9 juin 2016 : JMLCP

De quoi parle-t-on ?

De la Journée Mondiale de Lutte Contre le Paludisme (JMLCP), bien sûr... Elle a eu lieu à Ampasipotsy, la "capitale" de la ZMA, le 9 juin 2016 !

Cette journée mondiale consiste à sensibiliser et informer les populations sur cette maladie infectieuse qui touche beaucoup les pays tropicaux. La Grande Ile est bien concernée.

Une pléiade de personnalités dont le Directeur du Cabinet du Ministère de la Santé Publique, le Directeur Général des Etablissements Hospitaliers Universitaires, le représentant du chef de région Bongolava, le préfet de Tsiroanomandidy, les représentants de l’USAID, de l’OMS, de l’UNICEF, de l’ASOS, de l’ASA, de l’ONG Famille, les Directeurs Centraux du Ministère de la Santé Publique, les Directeurs Régionaux de la Santé, les Directeurs Régionaux de Tsiroanomandidy, le vice président de Radio Bongolava ont honoré de leur présence la célébration.

Le site du Ministère de la Santé de Madagascar en donne un compte rendu, très largement illustré.

Ampasipotsy, une commune rurale enclavée accueille la célébration de la Journée Mondiale de la lutte contre le Paludisme 2016

Ampasipotsy, l’une des 26 communes du district de Tsiroanomandidy, région Bongolava [1] a accueilli ce 09 juin 2016 la célébration officielle de la Journée Mondiale de la lutte contre le Paludisme. Cette commune se caractérise par son enclavement ; la route étant impraticable après celle goudronnée venant d’Antananarivo, vers la bifurcation menant à Akadinondry Sakay. Les 30 Km de piste poussiéreuse, entourée du paysage typique de Bongolava, se parcourent en trois heures, mais cela n’a pas empêché une lourde délégation d’autorités sanitaires, administratives locales, centrales et les partenaires techniques et Financiers d’honorer la célébration de la JMP. Durant son allocution, le maire d’Ampasipotsy a révélé qu’il n’y a presque plus de cas de paludisme dans sa commune grâce à la Campagne d’Aspersion Intra Domiciliaire et à la Distribution de Moustiquaires. Le représentant des partenaires mais aussi de l’OMS a évoqué la nécessité de maintenir les acquis parce que le Paludisme est encore un problème de Santé Publique en Afrique.
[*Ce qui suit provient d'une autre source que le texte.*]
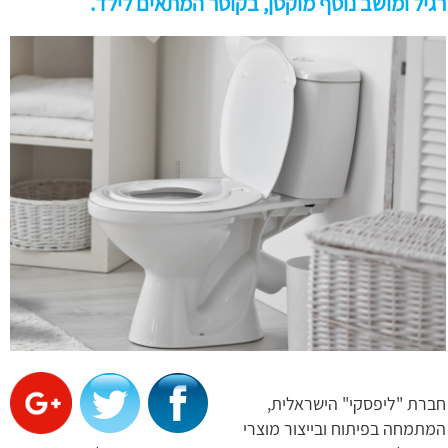
רגיל ומושב נוסף מוקטן, בקוטר המתאים לילד.
חברת "ליפסקי" הישראלית,
המתמחה בפיתוח ובייצור מוצרי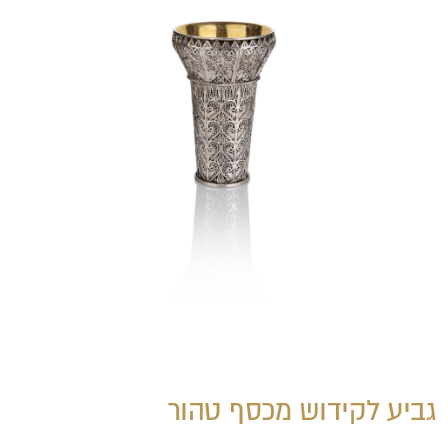
גביע לקידוש מכסף טהור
Le Directeur du Cabinet qui a représenté le Ministre de la Santé Publique a réitéré les messages clés de la prévention contre le Paludisme.

Il faut rappeler que malgré les efforts entrepris le paludisme est encore un problème de santé publique à Madagascar et les chiffres évoquent que plus de 35 % des enfants de moins de cinq ans en sont atteints. Et les célébrations de Journées Mondiales sont des opportunités pour sensibiliser la population.

La Direction de la Lutte contre le Paludisme et ses partenaires techniques et Financiers : USAID, PMI, OMS, UNICEF, Global Fund et Roll Back Malaria ont inauguré les festivités en organisant des manifestations culturelles et sportives pour les écoles et les associations d’Ampasipotsy les jours auparavant. Les gagnants du concours de chant, de poème sur la lutte contre le Paludisme, mais aussi ceux des matchs de football et de volleyball ont été récompensés le jour de la célébration. Les écoles qui ont participé ont reçu des kits de sensibilisation.

Ampasipotsy est aussi une localité de réinsertion des familles nécessiteuses d’Antananarivo depuis 1991, grâce aux actions de l’association Ankohonana Sahirana Arenina ou ASA. Son représentant a révélé que 2100 familles vivant dans 19 villages ont réussi leur réinsertion sociale. Les habitants de cette commune ont pu aussi apprécier le carnaval des élèves et des agents communautaires, Honorat et Eric du groupe Fou Hehy et les chanteurs Lola et Stéphanie durant la célébration. Le « Vary be Menaka », tradition culinaire bien malagasy a clôturé la célébration officielle [2]

[1De fait, Ampasipotsy est sur la commune de Maroharona, une des 18 communes du district de Tsiroanomandidy. La région Bongolava a 26 communes partagées entre le district de Fenoarivobe (8 communes) et le district de Tsiroanomandidy.

[2Le "vary be menaka", ou littéralement « le riz plein d’huile », est la viande d’un zébu sacrifié, découpée en gros morceaux, cuite seule dans une grande marmite, et servie avec de grandes assiettes de riz. C’est la graisse du zébu qui rend la cuisson parfaite.